Key Laboratory of Plant Germplasm Enhancement and Specialty Agriculture, Wuhan Botanical Garden, Chinese Academy of Sciences, Wuhan, 430074, China.
University of Chinese Academy of Sciences, Beijing, 100049, China.
Adv Sci (Weinh). 2024 May;11(19):e2307835. doi: 10.1002/advs.202307835. Epub 2024 Mar 14.
Transformer-based models have revolutionized single cell RNA-seq (scRNA-seq) data analysis. However, their applicability is challenged by the complexity and scale of single-cell multi-omics data.
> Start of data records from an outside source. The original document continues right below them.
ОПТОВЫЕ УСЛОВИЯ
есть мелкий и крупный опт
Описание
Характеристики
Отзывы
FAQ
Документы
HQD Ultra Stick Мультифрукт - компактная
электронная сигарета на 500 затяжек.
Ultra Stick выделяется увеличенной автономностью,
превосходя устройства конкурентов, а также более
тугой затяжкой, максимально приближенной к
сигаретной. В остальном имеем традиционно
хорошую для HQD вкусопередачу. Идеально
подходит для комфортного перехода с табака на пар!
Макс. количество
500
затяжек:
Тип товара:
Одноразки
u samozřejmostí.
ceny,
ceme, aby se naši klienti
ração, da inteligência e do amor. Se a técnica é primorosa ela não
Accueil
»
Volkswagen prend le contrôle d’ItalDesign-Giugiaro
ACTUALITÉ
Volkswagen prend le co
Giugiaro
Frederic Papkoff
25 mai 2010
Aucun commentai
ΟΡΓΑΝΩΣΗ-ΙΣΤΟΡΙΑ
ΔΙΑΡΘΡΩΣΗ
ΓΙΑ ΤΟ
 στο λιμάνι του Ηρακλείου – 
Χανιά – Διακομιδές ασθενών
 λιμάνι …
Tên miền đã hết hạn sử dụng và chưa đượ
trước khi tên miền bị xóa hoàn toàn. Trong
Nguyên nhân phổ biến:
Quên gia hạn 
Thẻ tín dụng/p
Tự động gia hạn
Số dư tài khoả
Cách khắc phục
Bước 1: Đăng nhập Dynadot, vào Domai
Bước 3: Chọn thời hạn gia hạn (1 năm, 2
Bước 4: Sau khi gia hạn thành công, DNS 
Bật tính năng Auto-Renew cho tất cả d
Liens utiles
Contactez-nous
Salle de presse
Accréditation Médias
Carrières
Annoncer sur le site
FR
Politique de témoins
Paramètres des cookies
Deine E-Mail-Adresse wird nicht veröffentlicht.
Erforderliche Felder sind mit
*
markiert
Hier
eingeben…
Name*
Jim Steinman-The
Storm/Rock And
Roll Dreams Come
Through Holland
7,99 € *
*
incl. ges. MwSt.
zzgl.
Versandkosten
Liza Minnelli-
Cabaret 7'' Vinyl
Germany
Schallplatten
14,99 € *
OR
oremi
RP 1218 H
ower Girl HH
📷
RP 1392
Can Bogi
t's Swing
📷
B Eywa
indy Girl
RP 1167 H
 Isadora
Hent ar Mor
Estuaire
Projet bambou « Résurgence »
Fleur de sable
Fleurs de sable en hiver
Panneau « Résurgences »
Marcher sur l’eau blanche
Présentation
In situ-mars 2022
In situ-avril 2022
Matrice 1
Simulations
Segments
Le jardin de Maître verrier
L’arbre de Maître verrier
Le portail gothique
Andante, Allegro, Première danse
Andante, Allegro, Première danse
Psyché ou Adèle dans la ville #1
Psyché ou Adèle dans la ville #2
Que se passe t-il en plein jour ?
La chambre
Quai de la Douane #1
Here a novel single-cell multi-modal/multi-task transformer (scmFormer) is proposed to fill up the existing blank of integrating single-cell proteomics with other omics data. Through systematic benchmarking, it is demonstrated that scmFormer excels in integrating large-scale single-cell multimodal data and heterogeneous multi-batch paired multi-omics data, while preserving shared information across batchs and distinct biological information. scmFormer achieves 54.5% higher average F1 score compared to the second method in transferring cell-type labels from single-cell transcriptomics to proteomics data. Using COVID-19 datasets, it is presented that scmFormer successfully integrates over 1.48 million cells on a personal computer. Moreover, it is also proved that scmFormer performs better than existing methods on generating the unmeasured modality and is well-suited for spatial multi-omic data. Thus, scmFormer is a powerful and comprehensive tool for analyzing single-cell multi-omics data.
基于转换器的模型彻底改变了单细胞 RNA 测序 (scRNA-seq) 数据分析。然而,单细胞多组学数据的复杂性和规模对其适用性提出了挑战。在这里,提出了一种新的单细胞多模态/多任务转换器 (scmFormer),以填补将单细胞蛋白质组学与其他组学数据集成的现有空白。通过系统的基准测试,证明了 scmFormer 擅长整合大规模的单细胞多模态数据和异质多批配对多组学数据,同时保留批次之间的共享信息和独特的生物学信息。与将单细胞转录组学中的细胞类型标签转移到蛋白质组学数据的第二种方法相比,scmFormer 的平均 F1 分数提高了 54.5%。使用 COVID-19 数据集,展示了 scmFormer 成功地在个人计算机上整合了超过 148 万个细胞。此外,还证明了 scmFormer 在生成未测量模态方面优于现有方法,非常适合空间多组学数据。因此,scmFormer 是分析单细胞多组学数据的强大而全面的工具。